A towering Christopher Columbus shunned by several U.S. cities may finally find a home on an uninhabited Puerto Rican island.
Rep. David Bonilla filed a resolution asking the government to study the viability of installing the roughly 600-ton bronze statue, which is twice the height of the Statue of Liberty without its pedestal, on the tiny island of Desecheo.
The statue began its ill-fated, two-decade journey in 1991, when it was built by controversial Russian sculptor Zurab Tsereteli to commemorate the 500th anniversary of Columbus' 1492 arrival in the Western Hemisphere.
It was rejected by New York, Miami, Baltimore and other cities for reasons ranging from cost to appearance before finally being accepted by Puerto Rico.
The statue shows Columbus at the wheel of a tiny ship with three billowing sails behind him.
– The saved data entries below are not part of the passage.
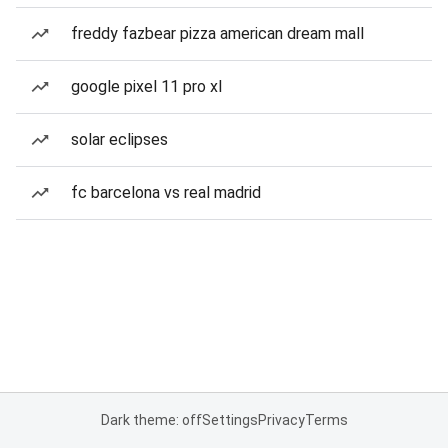
freddy fazbear pizza american dream mall
google pixel 11 pro xl
solar eclipses
fc barcelona vs real madrid
Dark theme: off
Settings
Privacy
Terms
Critics have said the explorer's arms are too long, the head too small and his one-handed greeting pose silly.
The Puerto Rican plan was to erect the statue in Catano, a seaside suburb of San Juan. But residents protested because the move called for demolishing several dozen homes, and problems arose with airplane flight paths.
The statue was then proposed for Mayaguez, but an appropriate location was never found. It has been in storage in Mayaguez ever since.
Bonilla said setting up the statue on Desecheo would help attract more tourists to Puerto Rico's western region. The island is closed to the public, but its waters attract divers.
The Puerto Rican Congress has to approve the proposal.